At this morning’s breakfast for public history educators, I was reminded again of the imperative of bearing witness. The annual breakfast meeting serves as an information gathering session for members of the NCPH Curriculum and Training Committee. This morning, listening to the questions raised by our colleagues who teach public history in colleges and universities across the country, there was ample reason for optimism about the future of public history. There was also a clearly articulated urgency regarding our role as advocates; participants agreed that we must speak for both the value of history and the needs of our students and colleagues during dire economic times.
On the positive side of the equation, the number of public history programs, concentrations and courses continues to expand. A significant number of people at the breakfast identified themselves as either coordinating new programs or working to extend public history course offerings and degree opportunities in their home institutions. Further, the expansion of public history is fostering a transformation in history education and scholarship more generally. Public history educators are engaged scholars, working to develop or improve partnerships with museums, archives, historical societies, secondary schools and other institutions. Such partnerships are mutually beneficial. They provide practical experiences for our students, and they help public history institutions document their value to the community at large. Public history educators are striving to assess and implement best practices for managing partnerships, running programs, and fostering scholarship. As part of this effort, we are deeply engaged in efforts to transform university culture around issues of promotion and tenure, and this effort is contributing to the evolution of more engaged forms of scholarship, teaching and service throughout the discipline of history.
However, breakfast participants also identified a number of serious ethical issues amplified by the national economic crisis. Because graduate programs tend to be counter-cyclical in relationship to the economy, the number of applicants to public history and history programs is expanding. Many incoming students are traditional students trying to delay entry into the job market, but many others are non-traditional students looking to make a career change when their jobs have been lost or threatened. University administrators, facing their own budgetary crises, are pressuring departments to increase their enrollments in order to ensure a steady stream of tuition revenue. At the same time, they are cutting the budgets that keep programs viable. At many universities, graduate assistantships and sponsored internships have been dramatically reduced. Some departments are forced to offer fewer courses in order to cut the cost of hiring professional adjuncts to teach crucial, skill-based courses.

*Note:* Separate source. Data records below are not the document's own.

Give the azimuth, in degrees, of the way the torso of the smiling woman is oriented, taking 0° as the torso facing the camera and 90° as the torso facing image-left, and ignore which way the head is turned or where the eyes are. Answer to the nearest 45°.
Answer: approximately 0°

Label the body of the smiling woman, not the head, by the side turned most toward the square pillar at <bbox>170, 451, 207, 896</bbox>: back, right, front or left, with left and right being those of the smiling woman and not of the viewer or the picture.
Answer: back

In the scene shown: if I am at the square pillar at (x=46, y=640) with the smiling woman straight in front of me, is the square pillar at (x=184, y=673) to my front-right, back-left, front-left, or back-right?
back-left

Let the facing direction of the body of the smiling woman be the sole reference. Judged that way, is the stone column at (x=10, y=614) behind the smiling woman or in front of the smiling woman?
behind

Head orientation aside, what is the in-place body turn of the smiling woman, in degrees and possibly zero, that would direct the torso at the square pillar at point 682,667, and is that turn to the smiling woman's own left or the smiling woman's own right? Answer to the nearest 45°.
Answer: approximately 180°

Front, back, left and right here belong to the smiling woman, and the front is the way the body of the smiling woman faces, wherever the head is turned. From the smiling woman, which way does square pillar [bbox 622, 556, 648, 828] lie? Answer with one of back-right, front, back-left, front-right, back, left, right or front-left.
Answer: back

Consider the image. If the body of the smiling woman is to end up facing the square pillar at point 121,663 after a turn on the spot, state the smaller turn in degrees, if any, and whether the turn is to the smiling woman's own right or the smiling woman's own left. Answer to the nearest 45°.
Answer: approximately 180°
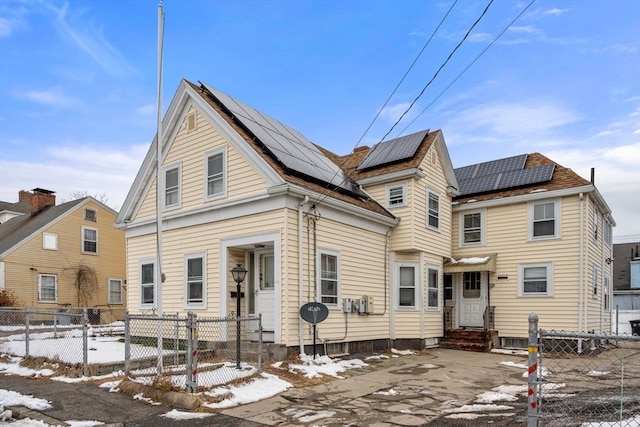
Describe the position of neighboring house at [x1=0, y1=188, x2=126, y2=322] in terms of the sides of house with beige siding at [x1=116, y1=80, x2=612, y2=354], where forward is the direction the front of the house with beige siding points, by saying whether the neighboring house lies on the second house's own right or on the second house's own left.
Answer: on the second house's own right

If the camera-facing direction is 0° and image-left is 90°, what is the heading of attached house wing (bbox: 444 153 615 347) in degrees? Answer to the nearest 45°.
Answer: approximately 45°

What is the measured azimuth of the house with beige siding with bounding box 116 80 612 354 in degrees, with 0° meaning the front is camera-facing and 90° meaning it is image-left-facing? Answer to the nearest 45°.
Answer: approximately 45°

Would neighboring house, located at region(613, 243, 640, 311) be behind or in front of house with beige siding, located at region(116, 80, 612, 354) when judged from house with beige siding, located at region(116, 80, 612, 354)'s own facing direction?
behind

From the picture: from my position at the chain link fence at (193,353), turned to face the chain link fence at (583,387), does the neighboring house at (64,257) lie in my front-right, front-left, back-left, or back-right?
back-left
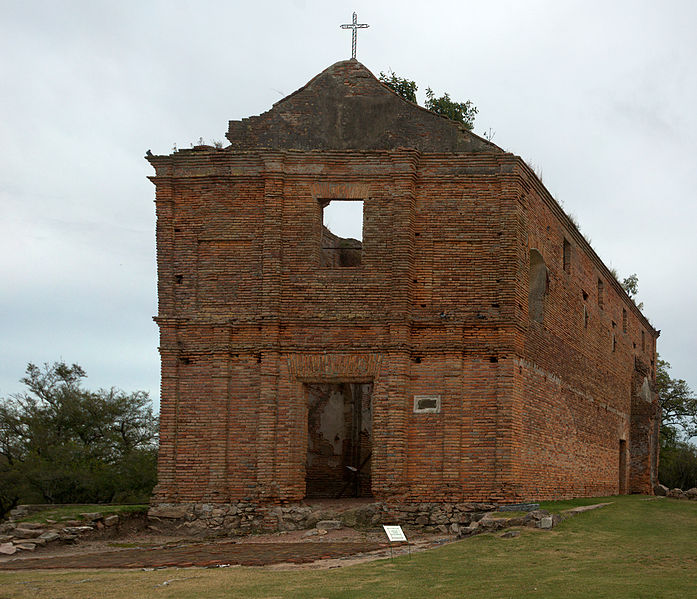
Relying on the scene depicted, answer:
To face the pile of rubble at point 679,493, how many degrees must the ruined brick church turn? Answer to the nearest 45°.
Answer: approximately 135° to its left

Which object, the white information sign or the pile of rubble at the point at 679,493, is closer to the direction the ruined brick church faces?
the white information sign

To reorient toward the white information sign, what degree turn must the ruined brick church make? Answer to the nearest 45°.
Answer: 0° — it already faces it

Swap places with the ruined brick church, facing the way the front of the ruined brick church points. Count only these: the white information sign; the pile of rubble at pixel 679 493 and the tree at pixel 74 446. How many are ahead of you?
1

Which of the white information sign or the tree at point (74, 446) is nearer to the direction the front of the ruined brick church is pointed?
the white information sign

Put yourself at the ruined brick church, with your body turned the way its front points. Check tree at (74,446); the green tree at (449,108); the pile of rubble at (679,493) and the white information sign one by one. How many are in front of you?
1

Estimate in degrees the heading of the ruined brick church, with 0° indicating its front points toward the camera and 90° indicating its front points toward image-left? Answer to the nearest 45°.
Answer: approximately 0°

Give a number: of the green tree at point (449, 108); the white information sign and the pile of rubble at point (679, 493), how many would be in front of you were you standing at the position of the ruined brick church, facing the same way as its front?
1
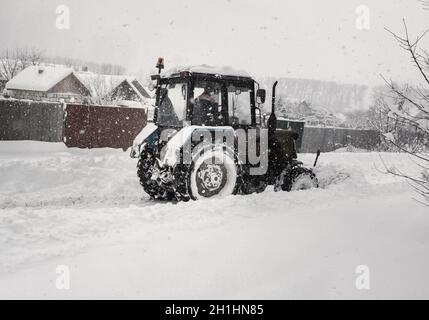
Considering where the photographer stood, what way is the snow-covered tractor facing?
facing away from the viewer and to the right of the viewer

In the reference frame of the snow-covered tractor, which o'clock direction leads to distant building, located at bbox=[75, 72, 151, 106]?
The distant building is roughly at 10 o'clock from the snow-covered tractor.

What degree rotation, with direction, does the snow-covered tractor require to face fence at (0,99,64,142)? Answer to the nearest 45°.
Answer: approximately 90° to its left

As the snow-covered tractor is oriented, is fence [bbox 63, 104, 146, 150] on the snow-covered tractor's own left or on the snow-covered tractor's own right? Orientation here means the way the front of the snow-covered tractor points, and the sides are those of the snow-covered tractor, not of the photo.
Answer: on the snow-covered tractor's own left
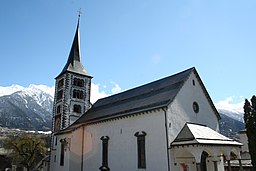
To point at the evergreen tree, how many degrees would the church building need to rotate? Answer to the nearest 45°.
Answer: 0° — it already faces it

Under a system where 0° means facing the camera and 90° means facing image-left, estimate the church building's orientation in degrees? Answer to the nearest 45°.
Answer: approximately 315°
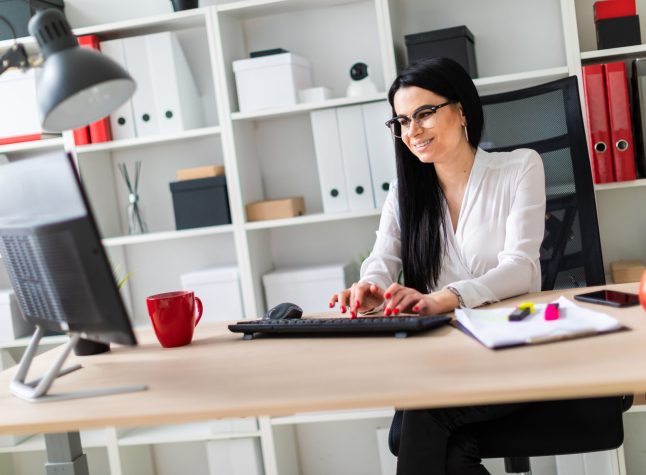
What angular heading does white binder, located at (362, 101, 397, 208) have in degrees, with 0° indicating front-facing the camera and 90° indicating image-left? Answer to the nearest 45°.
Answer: approximately 0°

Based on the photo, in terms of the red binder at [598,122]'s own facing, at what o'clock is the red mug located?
The red mug is roughly at 1 o'clock from the red binder.

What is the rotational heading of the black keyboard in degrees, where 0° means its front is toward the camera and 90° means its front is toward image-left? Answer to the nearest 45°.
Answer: approximately 180°

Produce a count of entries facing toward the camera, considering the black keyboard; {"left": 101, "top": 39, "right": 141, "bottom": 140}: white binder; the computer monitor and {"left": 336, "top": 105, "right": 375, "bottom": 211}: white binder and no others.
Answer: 2

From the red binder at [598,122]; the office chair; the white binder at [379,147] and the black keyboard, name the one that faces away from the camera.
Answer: the black keyboard

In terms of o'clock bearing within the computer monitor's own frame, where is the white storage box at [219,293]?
The white storage box is roughly at 11 o'clock from the computer monitor.
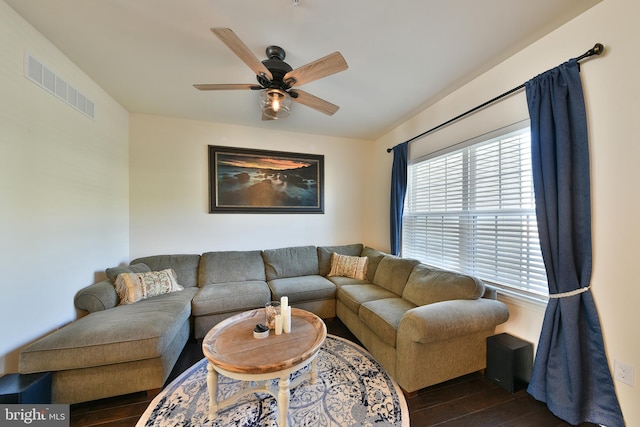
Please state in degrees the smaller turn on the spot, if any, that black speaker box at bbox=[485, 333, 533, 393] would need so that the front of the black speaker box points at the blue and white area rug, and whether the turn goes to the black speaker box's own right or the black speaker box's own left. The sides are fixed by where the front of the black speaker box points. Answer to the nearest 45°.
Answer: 0° — it already faces it

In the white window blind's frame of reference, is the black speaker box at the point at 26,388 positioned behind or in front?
in front

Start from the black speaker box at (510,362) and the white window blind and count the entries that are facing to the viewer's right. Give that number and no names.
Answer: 0

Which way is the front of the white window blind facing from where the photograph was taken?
facing the viewer and to the left of the viewer

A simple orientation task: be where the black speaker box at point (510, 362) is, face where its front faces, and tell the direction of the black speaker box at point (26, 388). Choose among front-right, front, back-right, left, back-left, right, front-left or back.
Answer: front

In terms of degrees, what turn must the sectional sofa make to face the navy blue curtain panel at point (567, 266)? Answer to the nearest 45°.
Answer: approximately 45° to its left

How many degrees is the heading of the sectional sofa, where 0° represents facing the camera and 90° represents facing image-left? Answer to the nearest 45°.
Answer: approximately 0°

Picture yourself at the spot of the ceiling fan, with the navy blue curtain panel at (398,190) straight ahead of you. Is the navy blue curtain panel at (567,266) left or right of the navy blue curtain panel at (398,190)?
right

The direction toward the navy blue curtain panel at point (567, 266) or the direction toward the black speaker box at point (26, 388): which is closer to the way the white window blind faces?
the black speaker box

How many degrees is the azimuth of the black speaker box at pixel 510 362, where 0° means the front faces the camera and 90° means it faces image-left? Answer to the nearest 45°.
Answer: approximately 45°

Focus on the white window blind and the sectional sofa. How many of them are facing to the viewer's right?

The ethical issues we face have broad ramifications. Public history institutions are laying off curators, educators and archivists, forcing public history educators to consider their role in undermining job security for both our colleagues and our students. Our students –working in the context of courses or as interns—are a source of free labor, fulfilling responsibilities formerly held by colleagues who have lost their jobs. Upon graduation, new professionals are competing for jobs against more experienced colleagues as well as students. Many remain unemployed or under-employed for long periods of time, leaving them not only without a reliable income, but often without access to health insurance and other necessary benefits.
As public history educators, then, it seems clear that our engagement in these issues must expand to meet the needs or our students and colleagues. From our comparatively secure positions, we can identify funding opportunities that will come from stimulus monies distributed to the states. Patrick Moore from the University of West Florida urged public history educators to develop projects now that will provide opportunities for both our students and our unemployed colleagues to earn income from federally funded initiatives. Equally important, Briann Greenfield from Central Connecticut State University observed that public history educators must take our role as advocates for museums, historic sites and higher education even more seriously than we already do, making sure that politicians and funding agencies are well aware of the value of our work.
As educators and intellectuals actively promoting more engaged forms of intellectual inquiry and teaching, we have a responsibility to bear witness both to the plight of our colleagues and to the public value of history.